В меховой приемке все шло как обычно, Сергей исправно принимал траченное молью тряпье и выслеживал бухгалтера Фригидина, который по-прежнему воровал у своих сослуживцев сахар, однако делал это чрезвычайно осторожно.
Директора Штерна пока больше никто не бил, и, кажется, он возобновил отношения с любовницей.
Дизайнер-закройщик Турбинов, как всегда, был пьян уже в девять утра, однако это никак не отражалась на его творческих способностях. Он лихо красил кроликов под снежных барсов и завивал пыжиков под бахтайский каракуль.
В очередной раз, под надуманным предлогом, наведалась врачиха Света.
Пользуясь своим преимуществом в силе,
Дизайнер хотел было обидеться, но Сергей пояснил, что Света женщина одинокая и ее следует понимать.
Во второй половине дня меха несли как-то вяло, и Тютюнин едва не заснул, а как только директор Штерн умчался пораньше к своей зазнобе, вся бухгалтерия и приемка последовали его примеру и разошлись по домам.
Тютюнин запрыгнул в полный трамвай и, протиснувшись в самую середину, сделал вид, что у него проездной.
Вскоре все, кто стоял рядом, этому поверили, и Сергей стал просто таращиться в окно, пока не спохватился, что зря транжирит время. Ведь он мог потренировать тот самый успокаивающий и значительный взгляд, о котором ему говорил Леха.
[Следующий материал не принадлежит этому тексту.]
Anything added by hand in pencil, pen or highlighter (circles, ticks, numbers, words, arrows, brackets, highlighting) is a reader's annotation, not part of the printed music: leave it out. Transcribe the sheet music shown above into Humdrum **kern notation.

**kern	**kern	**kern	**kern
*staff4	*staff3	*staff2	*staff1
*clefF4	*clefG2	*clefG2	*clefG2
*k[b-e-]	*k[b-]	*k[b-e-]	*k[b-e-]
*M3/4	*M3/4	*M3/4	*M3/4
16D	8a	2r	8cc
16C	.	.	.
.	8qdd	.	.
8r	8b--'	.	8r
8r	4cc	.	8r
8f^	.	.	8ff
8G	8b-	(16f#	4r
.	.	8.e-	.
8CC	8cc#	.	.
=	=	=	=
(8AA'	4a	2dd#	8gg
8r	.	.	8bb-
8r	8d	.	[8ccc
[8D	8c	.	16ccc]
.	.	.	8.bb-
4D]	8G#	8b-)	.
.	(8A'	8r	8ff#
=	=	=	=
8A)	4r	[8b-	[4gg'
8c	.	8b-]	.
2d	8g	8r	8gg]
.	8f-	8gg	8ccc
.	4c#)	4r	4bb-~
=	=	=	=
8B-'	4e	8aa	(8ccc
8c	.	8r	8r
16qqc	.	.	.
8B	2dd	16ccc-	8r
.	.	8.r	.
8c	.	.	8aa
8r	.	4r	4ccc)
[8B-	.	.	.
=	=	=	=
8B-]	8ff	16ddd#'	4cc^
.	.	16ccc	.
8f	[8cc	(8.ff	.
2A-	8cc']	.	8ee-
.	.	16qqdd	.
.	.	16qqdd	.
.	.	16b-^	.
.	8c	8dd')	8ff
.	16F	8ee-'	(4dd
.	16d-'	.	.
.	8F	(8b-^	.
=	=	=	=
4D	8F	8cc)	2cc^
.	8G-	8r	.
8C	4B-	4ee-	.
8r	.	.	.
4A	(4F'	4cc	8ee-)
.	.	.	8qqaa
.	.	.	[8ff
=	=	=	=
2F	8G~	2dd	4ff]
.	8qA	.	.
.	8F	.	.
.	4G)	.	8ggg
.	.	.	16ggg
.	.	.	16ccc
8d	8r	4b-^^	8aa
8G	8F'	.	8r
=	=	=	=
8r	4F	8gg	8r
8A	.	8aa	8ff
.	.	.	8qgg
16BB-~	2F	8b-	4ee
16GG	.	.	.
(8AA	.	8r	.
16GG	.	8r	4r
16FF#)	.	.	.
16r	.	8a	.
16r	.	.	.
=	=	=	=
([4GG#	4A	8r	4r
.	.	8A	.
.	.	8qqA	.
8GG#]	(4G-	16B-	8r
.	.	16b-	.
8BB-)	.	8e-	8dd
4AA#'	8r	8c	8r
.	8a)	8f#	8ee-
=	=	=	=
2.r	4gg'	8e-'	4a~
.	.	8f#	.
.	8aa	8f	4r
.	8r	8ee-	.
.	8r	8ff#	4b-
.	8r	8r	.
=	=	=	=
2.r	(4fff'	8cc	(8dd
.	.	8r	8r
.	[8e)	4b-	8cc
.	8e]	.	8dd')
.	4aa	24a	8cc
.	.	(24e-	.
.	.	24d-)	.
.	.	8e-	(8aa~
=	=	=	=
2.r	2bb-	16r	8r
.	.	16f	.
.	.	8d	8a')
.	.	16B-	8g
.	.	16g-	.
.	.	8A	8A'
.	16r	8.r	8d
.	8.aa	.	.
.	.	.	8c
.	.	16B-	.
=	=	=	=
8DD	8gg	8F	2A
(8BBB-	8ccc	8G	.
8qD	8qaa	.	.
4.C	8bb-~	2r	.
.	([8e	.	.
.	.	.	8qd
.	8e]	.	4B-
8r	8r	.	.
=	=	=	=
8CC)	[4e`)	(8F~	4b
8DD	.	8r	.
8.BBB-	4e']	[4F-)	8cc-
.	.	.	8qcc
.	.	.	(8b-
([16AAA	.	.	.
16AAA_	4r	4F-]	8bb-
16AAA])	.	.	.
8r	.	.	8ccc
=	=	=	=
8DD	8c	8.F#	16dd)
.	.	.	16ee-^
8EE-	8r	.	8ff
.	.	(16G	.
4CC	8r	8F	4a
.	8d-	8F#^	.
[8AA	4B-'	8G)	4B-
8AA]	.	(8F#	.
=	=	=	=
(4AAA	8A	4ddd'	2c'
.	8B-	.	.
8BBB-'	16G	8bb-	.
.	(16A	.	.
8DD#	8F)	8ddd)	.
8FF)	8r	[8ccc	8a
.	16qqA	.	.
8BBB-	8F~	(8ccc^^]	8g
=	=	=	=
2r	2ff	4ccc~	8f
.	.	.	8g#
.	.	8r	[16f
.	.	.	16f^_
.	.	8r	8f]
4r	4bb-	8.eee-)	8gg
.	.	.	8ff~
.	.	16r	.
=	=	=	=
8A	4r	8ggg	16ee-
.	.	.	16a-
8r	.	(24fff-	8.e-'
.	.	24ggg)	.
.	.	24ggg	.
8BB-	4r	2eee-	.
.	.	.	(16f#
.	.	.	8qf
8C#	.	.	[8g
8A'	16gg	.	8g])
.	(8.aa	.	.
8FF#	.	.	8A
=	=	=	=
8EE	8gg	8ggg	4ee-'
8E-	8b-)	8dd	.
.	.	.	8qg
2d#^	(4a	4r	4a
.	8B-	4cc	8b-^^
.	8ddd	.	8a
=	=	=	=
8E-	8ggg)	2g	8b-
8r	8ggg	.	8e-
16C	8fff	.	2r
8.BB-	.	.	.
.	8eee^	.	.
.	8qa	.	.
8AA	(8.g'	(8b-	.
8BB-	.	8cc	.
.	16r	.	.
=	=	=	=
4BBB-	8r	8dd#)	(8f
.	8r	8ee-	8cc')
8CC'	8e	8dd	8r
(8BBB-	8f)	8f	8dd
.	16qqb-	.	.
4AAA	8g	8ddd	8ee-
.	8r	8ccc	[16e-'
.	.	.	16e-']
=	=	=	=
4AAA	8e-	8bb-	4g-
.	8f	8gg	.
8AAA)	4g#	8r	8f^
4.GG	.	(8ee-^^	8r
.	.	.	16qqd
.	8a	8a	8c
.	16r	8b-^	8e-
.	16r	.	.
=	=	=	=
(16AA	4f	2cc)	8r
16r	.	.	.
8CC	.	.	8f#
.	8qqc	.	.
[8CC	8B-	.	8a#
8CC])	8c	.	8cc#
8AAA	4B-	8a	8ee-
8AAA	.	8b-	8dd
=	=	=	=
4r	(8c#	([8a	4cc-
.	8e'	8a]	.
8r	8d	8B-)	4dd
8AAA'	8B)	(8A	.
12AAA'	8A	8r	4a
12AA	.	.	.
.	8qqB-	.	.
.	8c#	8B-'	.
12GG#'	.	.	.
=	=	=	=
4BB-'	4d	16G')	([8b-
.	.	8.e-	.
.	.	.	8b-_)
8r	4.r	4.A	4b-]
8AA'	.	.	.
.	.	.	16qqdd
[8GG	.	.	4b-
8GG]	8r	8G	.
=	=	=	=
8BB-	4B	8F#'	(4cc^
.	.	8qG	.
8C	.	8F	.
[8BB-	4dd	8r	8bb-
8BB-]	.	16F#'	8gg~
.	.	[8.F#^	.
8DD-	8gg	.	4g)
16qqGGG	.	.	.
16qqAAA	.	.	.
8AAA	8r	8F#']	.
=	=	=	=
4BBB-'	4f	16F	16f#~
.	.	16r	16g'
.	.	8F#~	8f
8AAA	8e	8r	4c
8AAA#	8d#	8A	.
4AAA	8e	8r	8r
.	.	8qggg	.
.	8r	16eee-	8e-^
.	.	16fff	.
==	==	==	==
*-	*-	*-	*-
Тютюнин огляделся, однако никого, кого бы ему хотелось успокоить, в вагоне не наблюдалось. Одни только «протокольные рожи», как любила выражаться теща Олимпиада Петровна.
Наконец на очередной остановке в салон вошла приятного вида девушка с носом-пуговкой и черными, покрашенными в домашних условиях волосами.
Сергей сразу решил, что будет успокаивать именно ее.
Он закатил глаза, вспоминая наставления Окуркина, а затем уставился на девушку немигающим взглядом.
От напряжения и непривычной силы концентрации уши Тютюнина задвигались, а губы стали выполнять какие-то неприличные движения.
Девушка пару раз покосилась на Сергея, тот удвоил усилия, думая, что его взгляд начал действовать. Тютюнин так увлекся, что не заметил, как девушка сократила дистанцию и залепила ему звонкую пощечину.
– Так и надо гаду! – закричали пассажиры с передней площадки, которые давно наблюдали за художествами Тютюнина.
– Правильно, а то эти голубые девушкам проходу не дают! – поддержали их с задней площадки.
Какой-то физкультурник в спортивных штанах сейчас же прижался к Сергею и сказал:
– Пусть кричат. Им нас не одолеть. Правда?
– Нет не правда! – воскликнул Тютюнин и оттолкнул физкультурника. – Товарищи, вы меня не правильно поняли. Я на девушку смотрел, просто чтобы ее успокоить. Я взгляд тренировал, товарищи!
– Бреши больше! – кричали сзади.
– Сбросить его, гада! – вторили им спереди.
– Нет, честное слово! – Тютюнин стукнул себя в грудь. – Меня жена скалкой бьет часто – волнуется очень, вот я и тренирую взгляд успокаивающий!
– Что-то по тебе не видно, что тебя скалкой бьют, – заметила пожилая дама с обесцвеченными волосами. Ее лицо носило следы недавнего запоя, однако складывалось впечатление, что она знает что говорит.
– По мне не видно потому, что я приспособился отскакивать, товарищи! Иначе б не выжил.